The new Gazette has arrived and in there is the new kit by StoneyCreekDesigns, in 1/4" scale, of the Union Hotel from the Harry Brunk series "Up Clear Creek". The scale is wrong which I (hopefully) can fix.

From their advert a 1/20th version will be about 12" x 16" (the maths being their size scaled up - 5x7x2.36); having looked throuigh my Gazettes, I started to buy it after this drawing was published - in the May/June 1989 issue. This I think will be in the second book that was published, on Harry Brunk's layout: I alas only have the first, that being up to part 54.

Thus the favor - does anyone still have a copy of that issue, who can send me please a scan of the plan - which I think will be one page only.

The rest will be realtivly easy (I think) but time consuming - that I can deal with easily!


----------



## ddevoto (Jan 22, 2008)

Peter, 
I would contact Bob Brown at NGSL Gazzete directly he must have a copy.


----------



## Dwight Ennis (Jan 2, 2008)

Peter - Railpub.com has the May/Jun 89 issue for $10.00 if you want to buy one.

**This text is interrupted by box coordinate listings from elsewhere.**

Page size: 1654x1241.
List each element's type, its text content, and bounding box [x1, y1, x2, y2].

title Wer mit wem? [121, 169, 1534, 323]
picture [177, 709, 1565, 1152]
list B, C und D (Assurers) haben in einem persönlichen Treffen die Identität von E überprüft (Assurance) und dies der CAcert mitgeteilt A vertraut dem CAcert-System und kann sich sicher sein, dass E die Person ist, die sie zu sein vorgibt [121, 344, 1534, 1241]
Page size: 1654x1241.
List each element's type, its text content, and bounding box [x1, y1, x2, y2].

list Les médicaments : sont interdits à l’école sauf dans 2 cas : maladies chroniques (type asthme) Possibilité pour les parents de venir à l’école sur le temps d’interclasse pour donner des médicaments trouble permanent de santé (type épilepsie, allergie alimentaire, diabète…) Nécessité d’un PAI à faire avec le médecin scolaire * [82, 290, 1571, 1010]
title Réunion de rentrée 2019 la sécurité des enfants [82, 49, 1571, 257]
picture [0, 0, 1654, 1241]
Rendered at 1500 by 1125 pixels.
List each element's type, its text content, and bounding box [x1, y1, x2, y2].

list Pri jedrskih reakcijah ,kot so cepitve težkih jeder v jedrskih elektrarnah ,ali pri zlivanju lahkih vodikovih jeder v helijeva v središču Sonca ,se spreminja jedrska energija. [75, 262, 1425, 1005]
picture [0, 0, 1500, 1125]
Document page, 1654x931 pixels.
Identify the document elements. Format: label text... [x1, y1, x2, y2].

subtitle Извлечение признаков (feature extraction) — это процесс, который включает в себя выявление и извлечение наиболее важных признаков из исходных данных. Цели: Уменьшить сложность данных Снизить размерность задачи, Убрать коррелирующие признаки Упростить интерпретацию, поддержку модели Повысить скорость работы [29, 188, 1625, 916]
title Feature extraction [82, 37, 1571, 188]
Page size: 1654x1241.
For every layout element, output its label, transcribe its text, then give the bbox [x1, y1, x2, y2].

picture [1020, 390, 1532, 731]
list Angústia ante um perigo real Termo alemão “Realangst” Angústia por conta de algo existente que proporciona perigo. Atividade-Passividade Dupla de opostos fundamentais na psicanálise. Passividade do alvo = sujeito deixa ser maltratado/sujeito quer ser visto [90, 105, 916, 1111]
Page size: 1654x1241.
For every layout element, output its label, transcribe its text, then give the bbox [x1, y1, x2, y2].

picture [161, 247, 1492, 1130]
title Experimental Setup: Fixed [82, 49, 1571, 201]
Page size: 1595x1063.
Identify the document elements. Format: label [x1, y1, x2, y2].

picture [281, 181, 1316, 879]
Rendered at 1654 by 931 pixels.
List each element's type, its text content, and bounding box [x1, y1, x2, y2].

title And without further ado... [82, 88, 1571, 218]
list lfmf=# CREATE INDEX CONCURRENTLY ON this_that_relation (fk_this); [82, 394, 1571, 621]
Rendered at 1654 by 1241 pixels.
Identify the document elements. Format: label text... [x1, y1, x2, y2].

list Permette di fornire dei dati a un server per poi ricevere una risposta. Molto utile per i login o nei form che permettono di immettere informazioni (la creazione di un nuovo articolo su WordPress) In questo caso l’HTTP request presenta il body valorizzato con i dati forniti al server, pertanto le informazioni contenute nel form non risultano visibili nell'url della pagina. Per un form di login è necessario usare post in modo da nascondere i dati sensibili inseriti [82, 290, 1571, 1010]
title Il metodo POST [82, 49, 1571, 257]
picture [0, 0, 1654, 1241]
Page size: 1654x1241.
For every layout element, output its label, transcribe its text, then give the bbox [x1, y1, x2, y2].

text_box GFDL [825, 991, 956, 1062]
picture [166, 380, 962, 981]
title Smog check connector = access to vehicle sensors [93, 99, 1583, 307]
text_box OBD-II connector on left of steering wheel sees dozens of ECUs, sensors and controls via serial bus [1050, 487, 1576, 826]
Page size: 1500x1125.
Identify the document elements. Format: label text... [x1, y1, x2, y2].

It's in their catalog *here*.


----------



## armorsmith (Jun 1, 2008)

Peter, 

I believe I have a copy. I will look when I get home this evening. 

Bob C.


----------



## R.W. Marty (Jan 2, 2008)

Peter,
Part 56 The Union Hotel is on pages 64-67
The drawings are HO scale and on 3 different pages.

Been my experience that these small drawings don't scan very clear.
I would be glad to copy the article and mail to you.

Rick Marty


----------



## armorsmith (Jun 1, 2008)

Peter, 

Sorry, I don't have that specific issue. One of several I missed over the years. 

Bob C.


----------



## Richard Smith (Jan 2, 2008)

Peter, 
Check your email.


----------